Kulturvergleichendes Experiment widerspricht Universalitätsannahme
Das Hauptergebnis der Studie ist, dass alle Gruppen Schwierigkeiten bei der Wahrnehmung von Rhythmen haben, die in ihrer eigenen musikkulturellen Praxis keine große Rolle spielen [3]. Alle vier Gruppen verwenden regelmäßig Rhythmen, denen die Verhältnisse 1:1 und 2:1 zugrunde liegen. Die Synchronisation mit diesen Rhythmen bewältigten dementsprechend alle vier Gruppen gleichermaßen verlässlich. Bei den Rhythmen, die in der alltäglichen musikalischen Praxis nur einer der vier Gruppen eine prominente Rolle spielen, erwies sich das Verhalten hingegen als entsprechend variabel. Zum Beispiel vermochten die malischen Musiker einen 4:3-Rhythmus bei hohem Tempo mit enormer Genauigkeit wiederzugeben, während alle übrigen Gruppen diese Vorgabe massiv in Richtung 2:1 verschoben.
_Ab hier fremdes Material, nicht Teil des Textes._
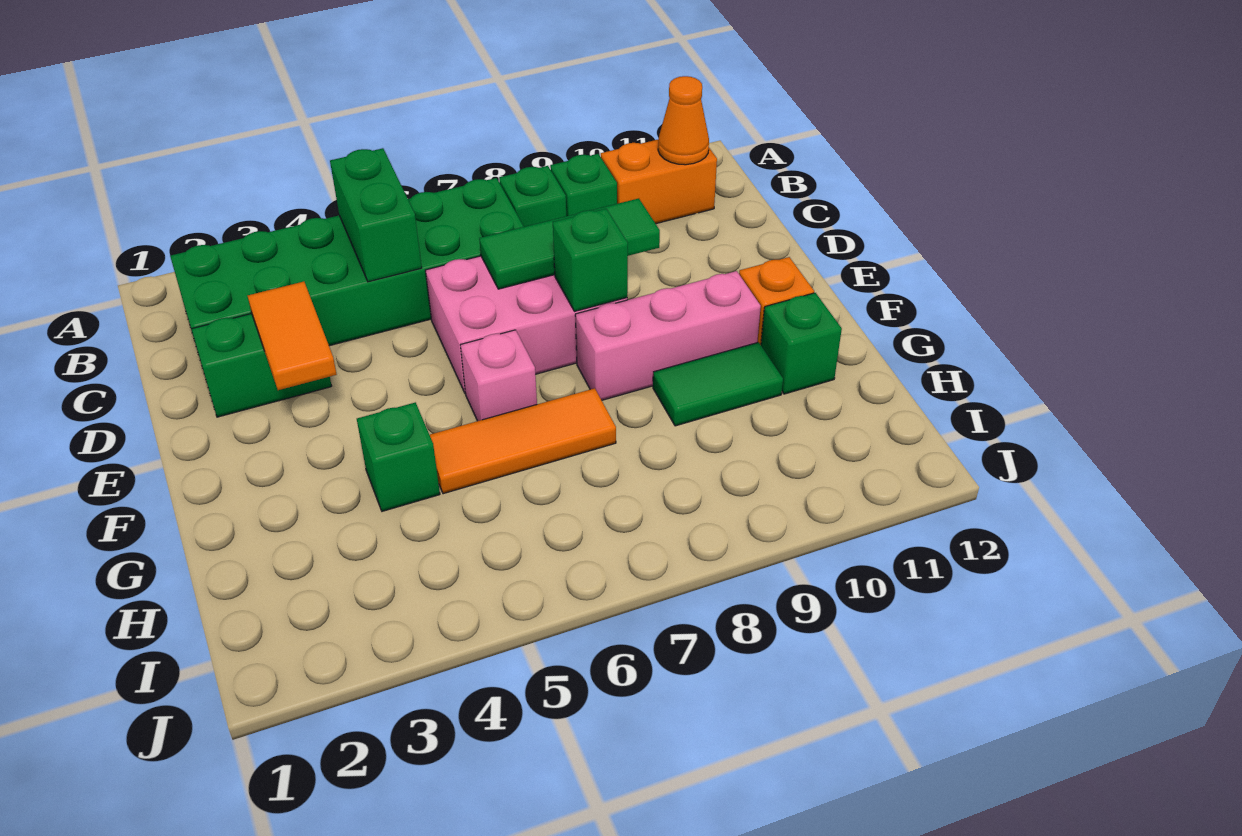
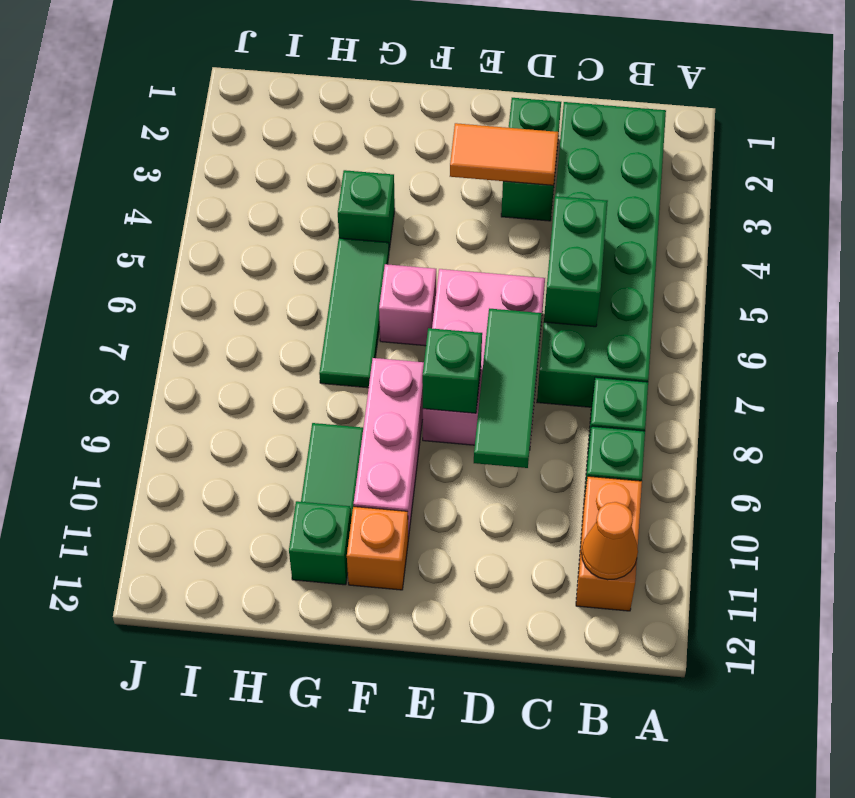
green 1x2 brick [330,148,422,282] -> green 1x2 brick turned to [544,196,608,327]
orange 1x3 tile [430,388,616,494] -> green 1x3 tile [319,238,389,388]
Diesem besonderen Verhalten der malischen Versuchsgruppe entspricht die häufige Verwendung der Kombination von Rhythmus (4:3) und Tempo (hoch) in verschiedenen Musikstilen in Mali, nicht aber in Deutschland und Bulgarien.
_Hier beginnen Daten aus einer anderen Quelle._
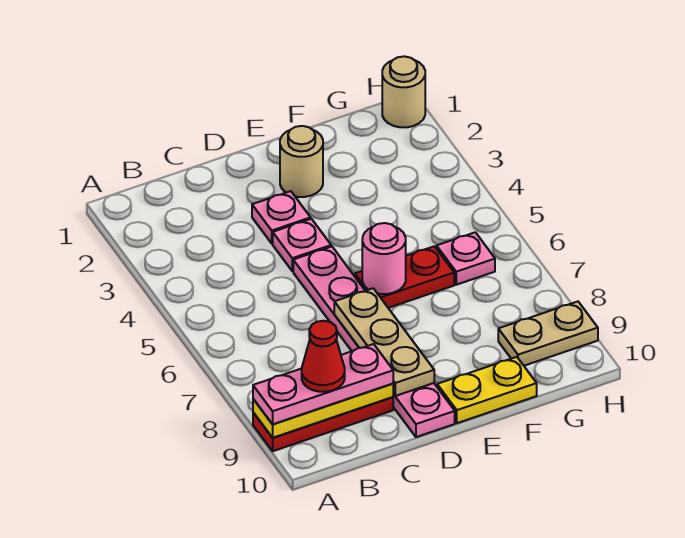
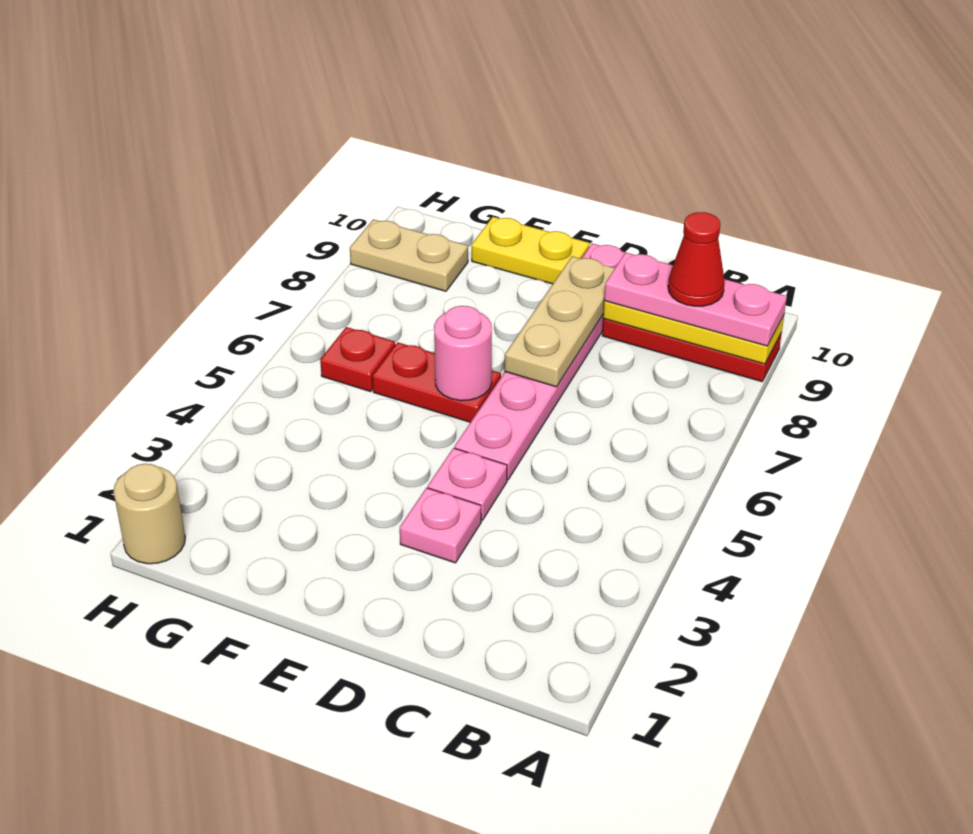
tan 1x1 round brick [280,126,323,197] -> none
pink 1x1 plate [437,232,495,285] -> red 1x1 plate [320,327,395,392]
Kultur schließt Verhalten, Umwelt und Wahrnehmung ein
Die Annahme, dass die menschliche Rhythmuswahrnehmung ausschließlich auf die mathematisch einfachsten zeitlichen Verhältnisse (1:1 und 2:1) als Referenzstrukturen zurückgreift, ist folglich falsch. Auch komplexere Verhältnisse, wie etwa 4:3, können durchaus als Referenzstrukturen dienen. Ob ein Rhythmus der menschlichen Kognition als leicht, schwierig oder kaum verstehbar erscheint, entscheidet weder die mathematische Komplexität des Rhythmus noch die musikalische Expertise der Hörenden allein. Vielmehr hängen die Beschränkungen und die Orientierung der Rhythmuswahrnehmung auch – und teils grundlegend – davon ab, welche Formen rhythmischer Stimuli in der Umwelt der wahrnehmenden Individuen regelmäßig auftreten und ihnen durch Erfahrung vertraut sind [3, 4].
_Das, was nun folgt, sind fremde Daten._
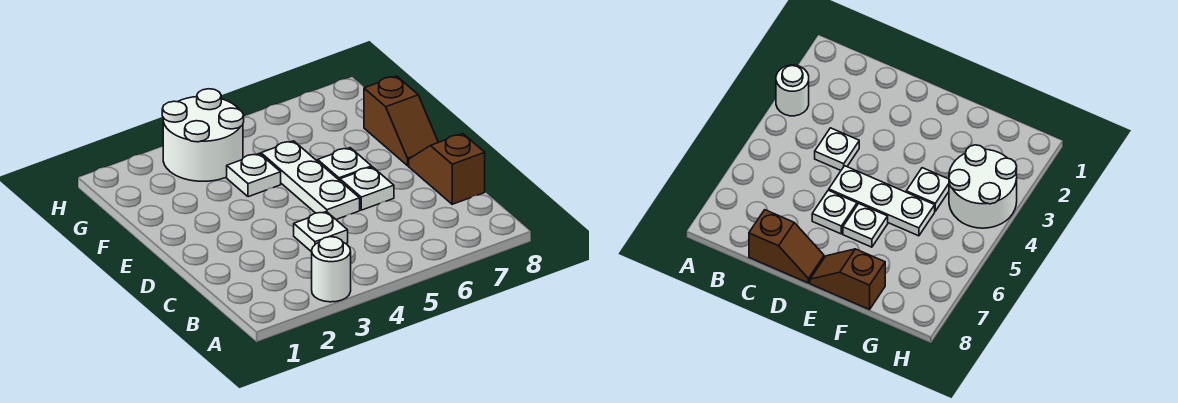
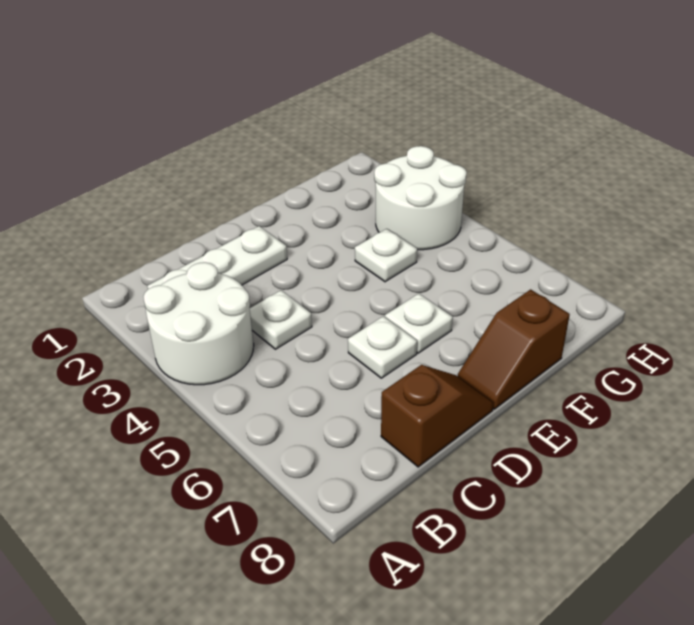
white 1x1 round brick [312,237,351,302] -> white 2x2 round brick [143,262,254,385]
white 1x3 plate [261,141,360,219] -> white 1x3 plate moved to [147,226,287,289]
Im Fall von Musik ist die Umwelt, an welche die Wahrnehmung angepasst ist, ihrerseits menschengemacht, also kulturell gestaltet und historisch wandelbar. In diesem Zusammenhang erscheinen Rückwirkungen und somit komplexe Wechselwirkungen zwischen musikalischen Praktiken und ihrer Wahrnehmung als möglich und wahrscheinlich. Im Gegensatz dazu versteht die Kognitionsforschung überwiegend nur musikalische Praktiken (etwa Musikstile) als kulturell verfasst, die Fähigkeit zu ihrer Wahrnehmung dagegen als biologisch festgelegt [5]. Mit unseren Forschungen zeigen wir, dass die kognitionswissenschaftlich unterrepräsentierte Perspektive des Kulturvergleichs relevante Beiträge zur Diskussion dieser kontrastierenden Entwürfe liefern kann – vor allem, wenn ethnologische und kognitionswissenschaftliche Erkenntnisse und Blickwinkel zusammenwirken.